»»
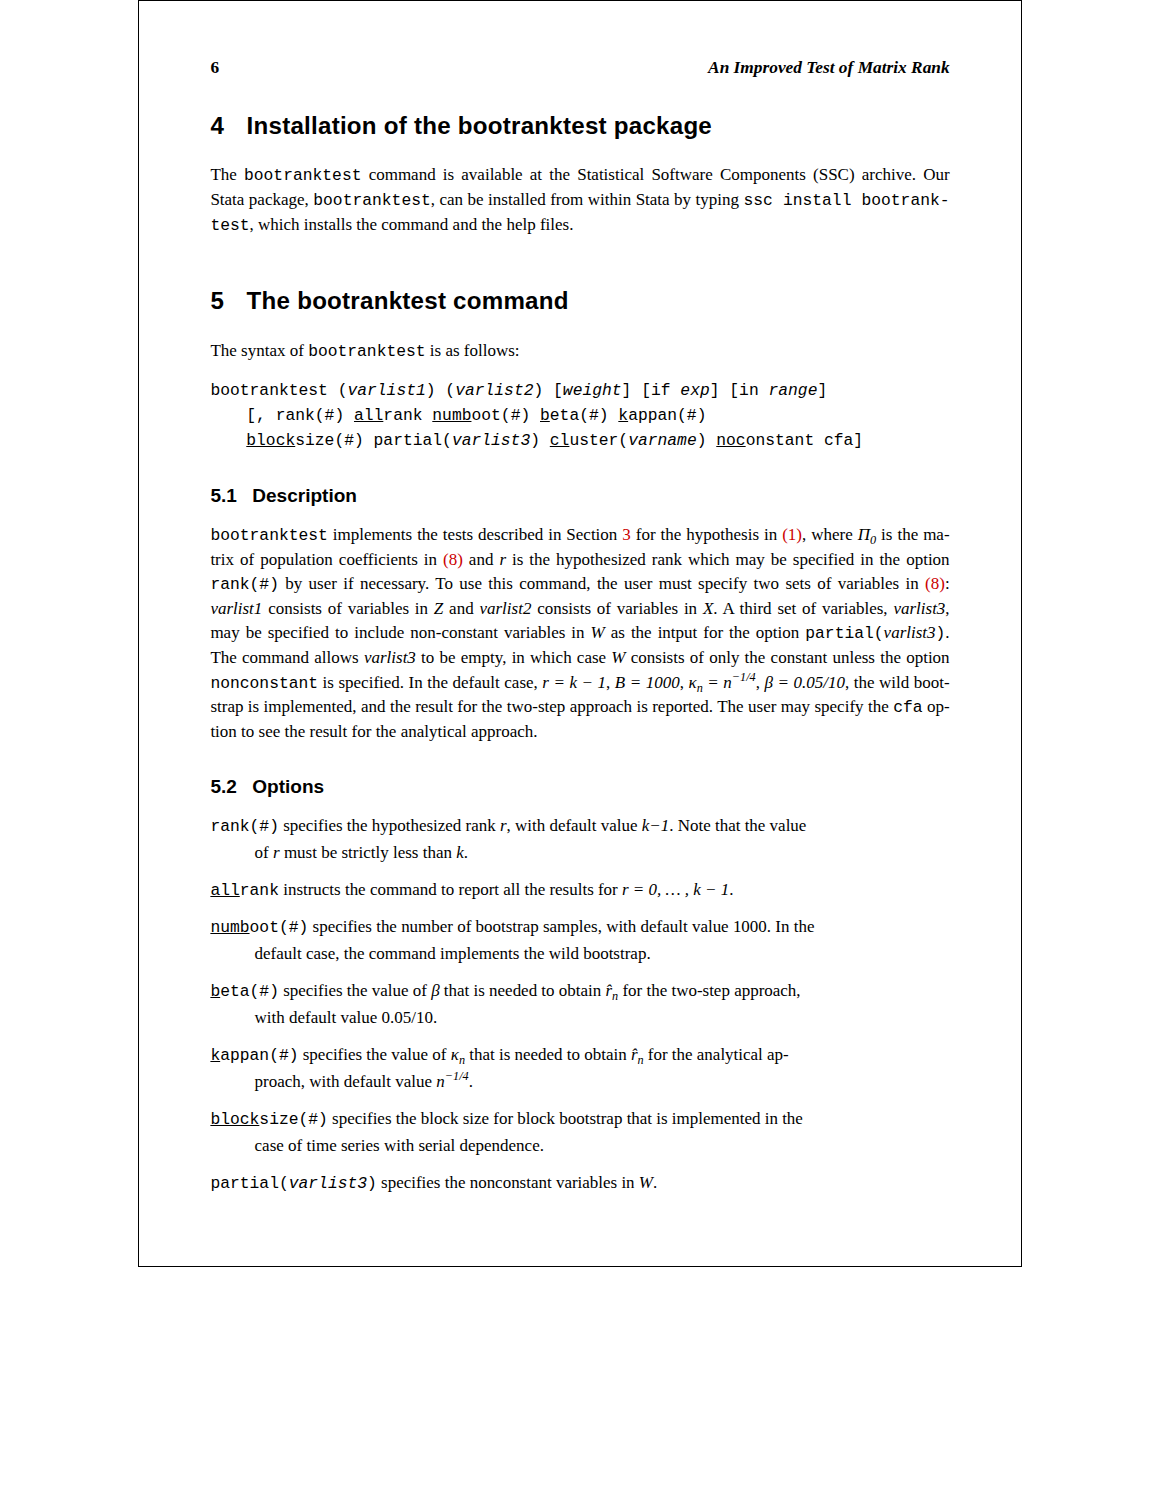6 An Improved Test of Matrix Rank
4 Installation of the bootranktest package
The bootranktest command is available at the Statistical Software Components (SSC) archive. Our Stata package, bootranktest, can be installed from within Stata by typing ssc install bootranktest, which installs the command and the help files.
5 The bootranktest command
The syntax of bootranktest is as follows:
bootranktest (varlist1) (varlist2) [weight] [if exp] [in range] [, rank(#) allrank numboot(#) beta(#) kappan(#) blocksize(#) partial(varlist3) cluster(varname) noconstant cfa]
5.1 Description
bootranktest implements the tests described in Section 3 for the hypothesis in (1), where Π0 is the matrix of population coefficients in (8) and r is the hypothesized rank which may be specified in the option rank(#) by user if necessary. To use this command, the user must specify two sets of variables in (8): varlist1 consists of variables in Z and varlist2 consists of variables in X. A third set of variables, varlist3, may be specified to include non-constant variables in W as the intput for the option partial(varlist3). The command allows varlist3 to be empty, in which case W consists of only the constant unless the option nonconstant is specified. In the default case, r = k − 1, B = 1000, κn = n−1/4, β = 0.05/10, the wild bootstrap is implemented, and the result for the two-step approach is reported. The user may specify the cfa option to see the result for the analytical approach.
5.2 Options
rank(#) specifies the hypothesized rank r, with default value k−1. Note that the value
of r must be strictly less than k.
allrank instructs the command to report all the results for r = 0, … , k − 1.
numboot(#) specifies the number of bootstrap samples, with default value 1000. In the
default case, the command implements the wild bootstrap.
beta(#) specifies the value of β that is needed to obtain r̂n for the two-step approach,
with default value 0.05/10.
kappan(#) specifies the value of κn that is needed to obtain r̂n for the analytical ap-
proach, with default value n−1/4.
blocksize(#) specifies the block size for block bootstrap that is implemented in the
case of time series with serial dependence.
partial(varlist3) specifies the nonconstant variables in W.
««
§ **TASK BRIEF**
A word-for-word transcript of the entries above is needed, with pictures removed.

§ **RESULT OF THE TASK**
6 An Improved Test of Matrix Rank
4 Installation of the bootranktest package
The bootranktest command is available at the Statistical Software Components (SSC) archive. Our Stata package, bootranktest, can be installed from within Stata by typing ssc install bootranktest, which installs the command and the help files.
5 The bootranktest command
The syntax of bootranktest is as follows:
bootranktest (varlist1) (varlist2) [weight] [if exp] [in range] [, rank(#) allrank numboot(#) beta(#) kappan(#) blocksize(#) partial(varlist3) cluster(varname) noconstant cfa]
5.1 Description
bootranktest implements the tests described in Section 3 for the hypothesis in (1), where Π0 is the matrix of population coefficients in (8) and r is the hypothesized rank which may be specified in the option rank(#) by user if necessary. To use this command, the user must specify two sets of variables in (8): varlist1 consists of variables in Z and varlist2 consists of variables in X. A third set of variables, varlist3, may be specified to include non-constant variables in W as the intput for the option partial(varlist3). The command allows varlist3 to be empty, in which case W consists of only the constant unless the option nonconstant is specified. In the default case, r = k − 1, B = 1000, κn = n−1/4, β = 0.05/10, the wild bootstrap is implemented, and the result for the two-step approach is reported. The user may specify the cfa option to see the result for the analytical approach.
5.2 Options
rank(#) specifies the hypothesized rank r, with default value k−1. Note that the value
of r must be strictly less than k.
allrank instructs the command to report all the results for r = 0, … , k − 1.
numboot(#) specifies the number of bootstrap samples, with default value 1000. In the
default case, the command implements the wild bootstrap.
beta(#) specifies the value of β that is needed to obtain r̂n for the two-step approach,
with default value 0.05/10.
kappan(#) specifies the value of κn that is needed to obtain r̂n for the analytical ap-
proach, with default value n−1/4.
blocksize(#) specifies the block size for block bootstrap that is implemented in the
case of time series with serial dependence.
partial(varlist3) specifies the nonconstant variables in W.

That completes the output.